Она, встряхнув кудряшками, умчалась по своим секретарским делам.
Леня еще некоторое время сидел неподвижно, размышляя о только что состоявшемся разговоре. А действительно, почему «Финишбанк», при чем тут он? Ведь все прекрасно знают, что кредитует и все дела завода ведет «Имиджкомбанк» — один из тех больших банков, что все время на слуху. Это не мелкая сошка, его все знают. Странно.
Вот тут-то, наверное, и зарыта собака! Леня прошелся по комнате. Интересно, в это надо влезть поглубже. Он попробовал зайти в директорский кабинет. Дверь кабинета была закрыта. Где же ключ? Должен же быть у Галины ключ? Она же поливает цветы, моет оставшиеся чашки из-под кофе и вообще наводит там порядок. Ага, кажется, он у нее где-то в столе.
Нашарив ключ, Соколовский открыл кабинет: длинный стол темного дерева, несколько телефонов, официальная мебель. А что, если ему тоже как-нибудь послушать, о чем они будут разговаривать? Может, он поймет. Нет, тут даже спрятаться негде. Одни стулья и шкафы с сочинениями Маркса. «Жучок»? Это идея!
С утра пораньше, когда уборщицы еще орудовали швабрами в полутемных пустых коридорах, фотокор уже был на рабочем месте. Он поставил «дипломат» с приемником в угол, «жучок» уютно лежал в кармане. Надо было успеть уложиться в тот момент, когда уборщица уйдет, а Галочка еще не придет.
Соколовский был абсолютно спокоен. Здесь он был как у себя дома и совершенно ничем не рисковал. Не было леденящего кровь чувства опасности, желания выжить, подстегивающего сообразительность. Просто маленький опыт в области коммерческих тайн. Скорее всего он будет неудачным. Впрочем, его, шантажиста, временно оставившего карьеру, это не слишком волновало — деньгами он пока обеспечен.
Наконец уборщица перестала греметь ведром и, заперев швабры в свою каморку, ушла. Леня (руки в карманах, тело расслаблено) прошел в приемную директора. Взять ключ из ящика, открыть дверь, войти в директорский кабинет и прицепить «жучок» под крышку стола было делом тридцати секунд. Вскоре ключ уже покоился на своем законном месте.
Теперь надо было выбрать укромный уголок, где можно было без помех и дурацких расспросов послушать переговоры с «Финишбанком». Леня с сомнением посмотрел на толстые кирпичные стены дореволюционной постройки и решил, что чем ближе от кабинета он устроится, тем лучше будет слышно.
В десять часов он организовал уютную засаду в бывшей ленинской комнате, выпросив ключ у вахтерши. Диктофон стоял на столе.

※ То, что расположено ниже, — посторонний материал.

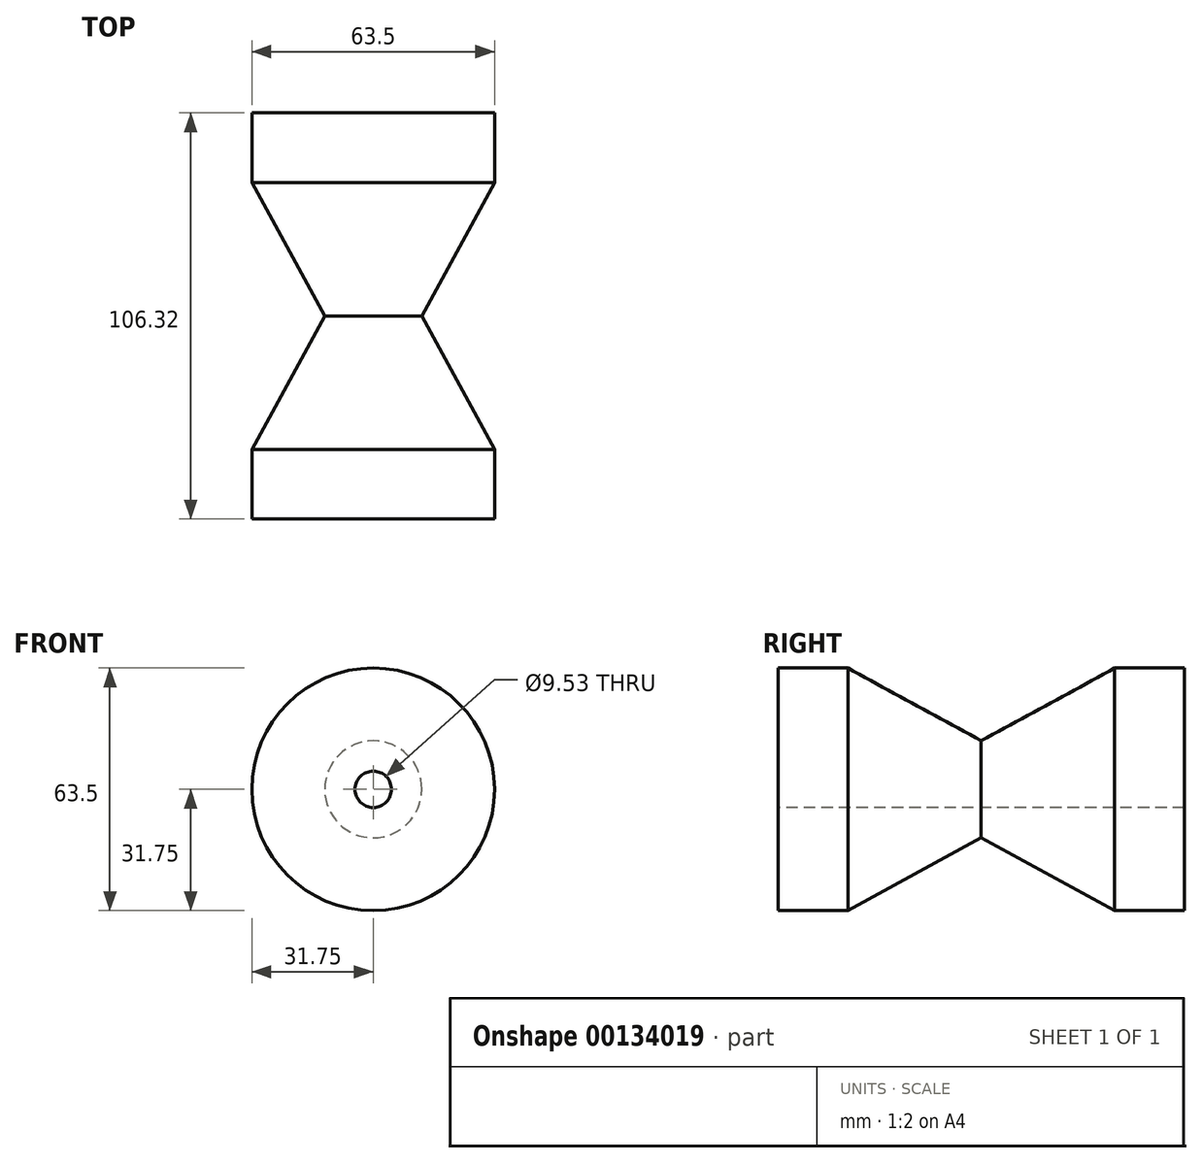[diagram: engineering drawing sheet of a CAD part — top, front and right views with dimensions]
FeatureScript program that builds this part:
annotation { "Feature Type Name" : "Feature", "Feature Type Description" : "" }
export const myFeature = defineFeature(function(context is Context, id is Id, definition is map)
    precondition{}
    {
        {
            var Q0;
            Q0=qCreatedBy(makeId("Front.planeOp"),FACE);
            var sketch = newSketch(context, id + "F0", { "sketchPlane" : qUnion([Q0])});
            skCircle(sketch, "E0", {"center": v(0, 0) * mm, "radius": 31.75 * mm});
            skSolve(sketch);
        }
        {
            var Q0;
            Q0 = qSketchRegion(id + "F0", true);
            extrude(context, id + "F1", {"entities" : qUnion([Q0]), "endBound" : BoundingType.SYMMETRIC, "depth" : 87.27 * mm + 19.05 * mm});
        }
        {
            var Q0;
            Q0=qCreatedBy(makeId("Right.planeOp"),FACE);
            var sketch = newSketch(context, id + "F2", { "sketchPlane" : qUnion([Q0])});
            skLineSegment(sketch, "E1", {"start": v(0, 31.75) * mm, "end": v(0, 12.7) * mm});
            skLineSegment(sketch, "E2", {"start": v(0, 12.7) * mm, "end": v(34.93, 31.75) * mm});
            skLineSegment(sketch, "E3", {"start": v(34.93, 31.75) * mm, "end": v(-34.93, 31.75) * mm});
            skLineSegment(sketch, "E4", {"start": v(-34.93, 31.75) * mm, "end": v(0, 12.7) * mm});
            skLineSegment(sketch, "E5", {"start": v(-34.93, 31.75) * mm, "end": v(-53.16, 31.75) * mm, "construction": true});
            skLineSegment(sketch, "E6", {"start": v(34.93, 31.75) * mm, "end": v(53.16, 31.75) * mm, "construction": true});
            skLineSegment(sketch, "E7", {"start": v(-53.16, 0) * mm, "end": v(53.16, 0) * mm, "construction": true});
            skSolve(sketch);
        }
        {
            var Q0;
            Q0 = qSketchRegion(id + "F2", true);
            var Q1;
            Q1=sQuery(id+"F2.wireOp",EDGE,"E7");
            revolve(context, id + "F3", {"operationType" : NewBodyOperationType.REMOVE, "entities" : qUnion([Q0]), "axis" : qUnion([Q1]), "revolveType" : RevolveType.FULL, "oppositeDirection" : true});
        }
        {
            var Q0;
            Q0=makeQuery(id+"F1.opExtrude","CAP_FACE",FACE,{"disambiguationData":[OSD([sQuery(id+"F0.wireOp",EDGE,"E0")])],"isStart":false});
            var sketch = newSketch(context, id + "F4", { "sketchPlane" : qUnion([Q0])});
            skPoint(sketch, "E8", {"position": v(0, 0) * mm});
            skSolve(sketch);
        }
        {
            var Q0;
            Q0=sQuery(id+"F4.wireOp",VERTEX,"E8");
            var Q1;
            Q1=makeQuery(id+"F1.opExtrude","SWEPT_BODY",BODY,{"disambiguationData":[OSD([sQuery(id+"F0.wireOp",EDGE,"E0")])]});
            hole(context, id + "F5", {"style" : HoleStyle.SIMPLE, "endStyle" : HoleEndStyle.THROUGH, "holeDiameter" : 9.52 * mm, "locations" : qUnion([Q0]), "scope" : qUnion([Q1]), "isTappedThrough" : true});
        }
    });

Настроившись на нужную частоту, Леня смотрел на часы. Стрелка не торопилась приближаться к одиннадцати. Наконец в наушниках раздались шорохи, отдаленные голоса и директорский бас:
— Проходите, господа, проходите. Галочка, ты всех предупредила? Садитесь, сейчас подъедет председатель правления, и тогда начнем. Галочка, пожалуйста, кофе и те документы, которые я вчера просил приготовить.
Дальше в наушниках гудел ничего не значащий разговор. Леня узнавал голоса местных руководителей, чьи портреты он неоднократно снимал для выпусков многотиражки.

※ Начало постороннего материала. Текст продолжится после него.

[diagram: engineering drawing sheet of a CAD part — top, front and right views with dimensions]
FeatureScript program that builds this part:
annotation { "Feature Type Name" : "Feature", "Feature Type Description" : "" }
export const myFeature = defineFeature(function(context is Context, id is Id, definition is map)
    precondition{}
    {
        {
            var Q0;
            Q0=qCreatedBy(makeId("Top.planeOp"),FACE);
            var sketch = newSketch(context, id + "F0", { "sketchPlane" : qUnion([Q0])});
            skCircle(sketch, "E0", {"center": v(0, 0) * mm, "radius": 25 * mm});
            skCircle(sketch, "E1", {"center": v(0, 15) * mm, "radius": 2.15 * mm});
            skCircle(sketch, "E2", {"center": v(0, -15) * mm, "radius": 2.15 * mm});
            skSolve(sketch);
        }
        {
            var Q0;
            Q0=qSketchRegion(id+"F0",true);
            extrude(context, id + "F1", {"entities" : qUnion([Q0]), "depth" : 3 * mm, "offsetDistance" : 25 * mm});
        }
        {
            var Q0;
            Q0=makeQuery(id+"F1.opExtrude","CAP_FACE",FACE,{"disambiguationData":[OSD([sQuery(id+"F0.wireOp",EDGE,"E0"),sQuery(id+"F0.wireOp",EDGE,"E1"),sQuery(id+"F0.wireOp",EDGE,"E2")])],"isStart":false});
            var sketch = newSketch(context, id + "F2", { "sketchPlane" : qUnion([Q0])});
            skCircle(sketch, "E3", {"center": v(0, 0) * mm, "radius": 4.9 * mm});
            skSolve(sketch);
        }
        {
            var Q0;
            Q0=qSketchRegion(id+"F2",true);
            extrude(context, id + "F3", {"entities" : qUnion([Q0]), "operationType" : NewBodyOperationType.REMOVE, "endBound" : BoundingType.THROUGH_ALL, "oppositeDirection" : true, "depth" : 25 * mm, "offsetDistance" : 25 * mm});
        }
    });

Вскоре послышались приветственные возгласы и голос директора:
— Проходите, Юрий Николаевич, проходите. Рад видеть. Как супруга? Ну что ж, кажется, теперь можно начинать.

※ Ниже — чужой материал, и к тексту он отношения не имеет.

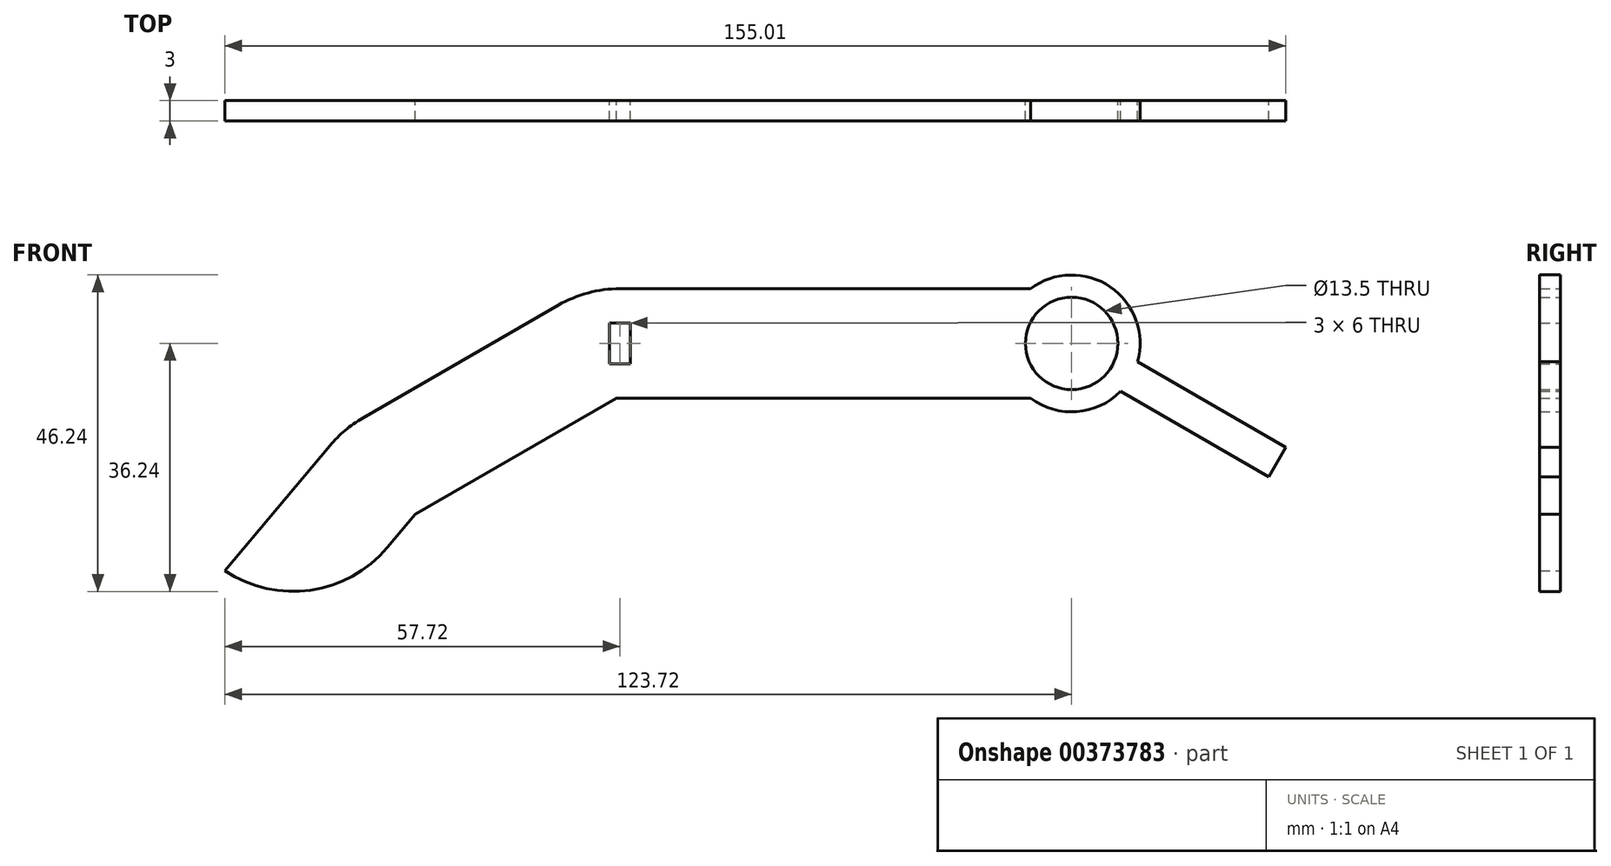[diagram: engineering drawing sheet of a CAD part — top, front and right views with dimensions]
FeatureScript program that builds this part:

Начался многочасовой диалог, прерываемый только стуком каблучков Галочки, которая вносила кофе, и треском зажигалок. Леня записывал его на диктофон. После четырех часов бурных прений Ряшко произнес:
— Чтобы у руководства «Финишбанка» не осталось сомнений в отношении нашей благонадежности, прошу, господа, осмотреть цеха основного производства. Главный инженер нас проводит.